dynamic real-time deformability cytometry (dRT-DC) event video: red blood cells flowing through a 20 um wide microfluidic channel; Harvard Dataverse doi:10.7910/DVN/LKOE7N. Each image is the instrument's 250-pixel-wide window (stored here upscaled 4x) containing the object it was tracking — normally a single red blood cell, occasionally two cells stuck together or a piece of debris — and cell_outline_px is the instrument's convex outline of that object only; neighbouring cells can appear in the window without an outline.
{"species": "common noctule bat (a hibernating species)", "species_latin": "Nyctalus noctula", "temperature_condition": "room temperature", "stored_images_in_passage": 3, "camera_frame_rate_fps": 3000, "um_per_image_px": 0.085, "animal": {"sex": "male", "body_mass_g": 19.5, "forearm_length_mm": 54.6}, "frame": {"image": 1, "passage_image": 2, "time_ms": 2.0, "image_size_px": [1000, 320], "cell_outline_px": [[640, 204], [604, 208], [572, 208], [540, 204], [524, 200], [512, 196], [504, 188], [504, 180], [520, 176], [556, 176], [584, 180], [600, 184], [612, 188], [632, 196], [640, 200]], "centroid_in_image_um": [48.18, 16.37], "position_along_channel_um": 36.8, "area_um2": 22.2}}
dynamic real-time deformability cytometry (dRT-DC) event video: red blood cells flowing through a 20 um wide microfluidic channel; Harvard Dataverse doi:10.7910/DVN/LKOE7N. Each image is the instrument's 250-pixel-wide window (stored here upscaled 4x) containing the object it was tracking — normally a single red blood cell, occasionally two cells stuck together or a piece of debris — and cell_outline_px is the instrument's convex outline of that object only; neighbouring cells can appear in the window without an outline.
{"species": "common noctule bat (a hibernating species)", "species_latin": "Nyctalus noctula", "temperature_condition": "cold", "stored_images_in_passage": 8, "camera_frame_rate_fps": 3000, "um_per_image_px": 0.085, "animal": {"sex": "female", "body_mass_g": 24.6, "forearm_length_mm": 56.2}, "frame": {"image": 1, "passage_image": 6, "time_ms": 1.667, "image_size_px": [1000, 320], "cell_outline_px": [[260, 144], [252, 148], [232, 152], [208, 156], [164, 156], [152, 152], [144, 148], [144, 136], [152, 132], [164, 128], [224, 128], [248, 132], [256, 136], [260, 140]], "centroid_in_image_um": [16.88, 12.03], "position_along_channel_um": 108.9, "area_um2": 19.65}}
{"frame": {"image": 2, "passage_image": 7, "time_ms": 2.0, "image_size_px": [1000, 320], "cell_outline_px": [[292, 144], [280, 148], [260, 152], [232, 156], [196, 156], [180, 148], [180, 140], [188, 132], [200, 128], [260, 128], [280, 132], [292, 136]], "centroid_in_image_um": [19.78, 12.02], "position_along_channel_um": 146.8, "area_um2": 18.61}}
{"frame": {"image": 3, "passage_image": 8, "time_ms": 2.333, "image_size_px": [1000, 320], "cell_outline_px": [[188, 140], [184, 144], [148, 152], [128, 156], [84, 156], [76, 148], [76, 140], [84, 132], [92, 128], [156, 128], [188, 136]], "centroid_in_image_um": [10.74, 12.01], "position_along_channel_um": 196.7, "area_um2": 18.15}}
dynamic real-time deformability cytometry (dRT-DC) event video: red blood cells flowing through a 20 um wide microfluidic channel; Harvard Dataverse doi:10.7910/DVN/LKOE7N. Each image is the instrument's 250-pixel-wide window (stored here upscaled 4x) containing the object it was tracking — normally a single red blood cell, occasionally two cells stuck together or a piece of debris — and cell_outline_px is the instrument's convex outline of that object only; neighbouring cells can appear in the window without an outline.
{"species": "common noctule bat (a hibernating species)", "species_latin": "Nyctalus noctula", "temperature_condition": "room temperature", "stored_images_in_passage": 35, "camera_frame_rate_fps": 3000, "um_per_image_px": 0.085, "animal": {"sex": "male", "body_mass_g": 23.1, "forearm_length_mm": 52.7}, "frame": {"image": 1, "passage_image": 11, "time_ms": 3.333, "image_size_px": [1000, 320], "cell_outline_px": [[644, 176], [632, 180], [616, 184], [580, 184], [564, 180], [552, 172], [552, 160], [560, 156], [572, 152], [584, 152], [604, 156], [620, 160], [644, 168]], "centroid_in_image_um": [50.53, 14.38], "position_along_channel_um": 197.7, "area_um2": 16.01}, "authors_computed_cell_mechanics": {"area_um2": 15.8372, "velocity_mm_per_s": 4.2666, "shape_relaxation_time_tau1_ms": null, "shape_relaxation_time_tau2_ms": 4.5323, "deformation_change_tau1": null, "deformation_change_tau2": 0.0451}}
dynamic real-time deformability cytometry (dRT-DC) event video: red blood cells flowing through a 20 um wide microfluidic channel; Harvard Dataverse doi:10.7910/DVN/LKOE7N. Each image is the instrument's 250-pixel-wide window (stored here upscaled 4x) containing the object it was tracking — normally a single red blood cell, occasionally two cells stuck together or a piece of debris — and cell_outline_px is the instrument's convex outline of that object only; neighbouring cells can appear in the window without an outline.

◆ GOAL:
Return each entry from the material above exactly as it appears.

◆ REPLY TO THE TASK:
dynamic real-time deformability cytometry (dRT-DC) event video: red blood cells flowing through a 20 um wide microfluidic channel; Harvard Dataverse doi:10.7910/DVN/LKOE7N. Each image is the instrument's 250-pixel-wide window (stored here upscaled 4x) containing the object it was tracking — normally a single red blood cell, occasionally two cells stuck together or a piece of debris — and cell_outline_px is the instrument's convex outline of that object only; neighbouring cells can appear in the window without an outline.
{"species": "common noctule bat (a hibernating species)", "species_latin": "Nyctalus noctula", "temperature_condition": "room temperature", "stored_images_in_passage": 3, "camera_frame_rate_fps": 3000, "um_per_image_px": 0.085, "animal": {"sex": "male", "body_mass_g": 19.5, "forearm_length_mm": 54.6}, "frame": {"image": 1, "passage_image": 2, "time_ms": 2.0, "image_size_px": [1000, 320], "cell_outline_px": [[640, 204], [604, 208], [572, 208], [540, 204], [524, 200], [512, 196], [504, 188], [504, 180], [520, 176], [556, 176], [584, 180], [600, 184], [612, 188], [632, 196], [640, 200]], "centroid_in_image_um": [48.18, 16.37], "position_along_channel_um": 36.8, "area_um2": 22.2}}
dynamic real-time deformability cytometry (dRT-DC) event video: red blood cells flowing through a 20 um wide microfluidic channel; Harvard Dataverse doi:10.7910/DVN/LKOE7N. Each image is the instrument's 250-pixel-wide window (stored here upscaled 4x) containing the object it was tracking — normally a single red blood cell, occasionally two cells stuck together or a piece of debris — and cell_outline_px is the instrument's convex outline of that object only; neighbouring cells can appear in the window without an outline.
{"species": "common noctule bat (a hibernating species)", "species_latin": "Nyctalus noctula", "temperature_condition": "cold", "stored_images_in_passage": 8, "camera_frame_rate_fps": 3000, "um_per_image_px": 0.085, "animal": {"sex": "female", "body_mass_g": 24.6, "forearm_length_mm": 56.2}, "frame": {"image": 1, "passage_image": 6, "time_ms": 1.667, "image_size_px": [1000, 320], "cell_outline_px": [[260, 144], [252, 148], [232, 152], [208, 156], [164, 156], [152, 152], [144, 148], [144, 136], [152, 132], [164, 128], [224, 128], [248, 132], [256, 136], [260, 140]], "centroid_in_image_um": [16.88, 12.03], "position_along_channel_um": 108.9, "area_um2": 19.65}}
{"frame": {"image": 2, "passage_image": 7, "time_ms": 2.0, "image_size_px": [1000, 320], "cell_outline_px": [[292, 144], [280, 148], [260, 152], [232, 156], [196, 156], [180, 148], [180, 140], [188, 132], [200, 128], [260, 128], [280, 132], [292, 136]], "centroid_in_image_um": [19.78, 12.02], "position_along_channel_um": 146.8, "area_um2": 18.61}}
{"frame": {"image": 3, "passage_image": 8, "time_ms": 2.333, "image_size_px": [1000, 320], "cell_outline_px": [[188, 140], [184, 144], [148, 152], [128, 156], [84, 156], [76, 148], [76, 140], [84, 132], [92, 128], [156, 128], [188, 136]], "centroid_in_image_um": [10.74, 12.01], "position_along_channel_um": 196.7, "area_um2": 18.15}}
dynamic real-time deformability cytometry (dRT-DC) event video: red blood cells flowing through a 20 um wide microfluidic channel; Harvard Dataverse doi:10.7910/DVN/LKOE7N. Each image is the instrument's 250-pixel-wide window (stored here upscaled 4x) containing the object it was tracking — normally a single red blood cell, occasionally two cells stuck together or a piece of debris — and cell_outline_px is the instrument's convex outline of that object only; neighbouring cells can appear in the window without an outline.
{"species": "common noctule bat (a hibernating species)", "species_latin": "Nyctalus noctula", "temperature_condition": "room temperature", "stored_images_in_passage": 35, "camera_frame_rate_fps": 3000, "um_per_image_px": 0.085, "animal": {"sex": "male", "body_mass_g": 23.1, "forearm_length_mm": 52.7}, "frame": {"image": 1, "passage_image": 11, "time_ms": 3.333, "image_size_px": [1000, 320], "cell_outline_px": [[644, 176], [632, 180], [616, 184], [580, 184], [564, 180], [552, 172], [552, 160], [560, 156], [572, 152], [584, 152], [604, 156], [620, 160], [644, 168]], "centroid_in_image_um": [50.53, 14.38], "position_along_channel_um": 197.7, "area_um2": 16.01}, "authors_computed_cell_mechanics": {"area_um2": 15.8372, "velocity_mm_per_s": 4.2666, "shape_relaxation_time_tau1_ms": null, "shape_relaxation_time_tau2_ms": 4.5323, "deformation_change_tau1": null, "deformation_change_tau2": 0.0451}}
dynamic real-time deformability cytometry (dRT-DC) event video: red blood cells flowing through a 20 um wide microfluidic channel; Harvard Dataverse doi:10.7910/DVN/LKOE7N. Each image is the instrument's 250-pixel-wide window (stored here upscaled 4x) containing the object it was tracking — normally a single red blood cell, occasionally two cells stuck together or a piece of debris — and cell_outline_px is the instrument's convex outline of that object only; neighbouring cells can appear in the window without an outline.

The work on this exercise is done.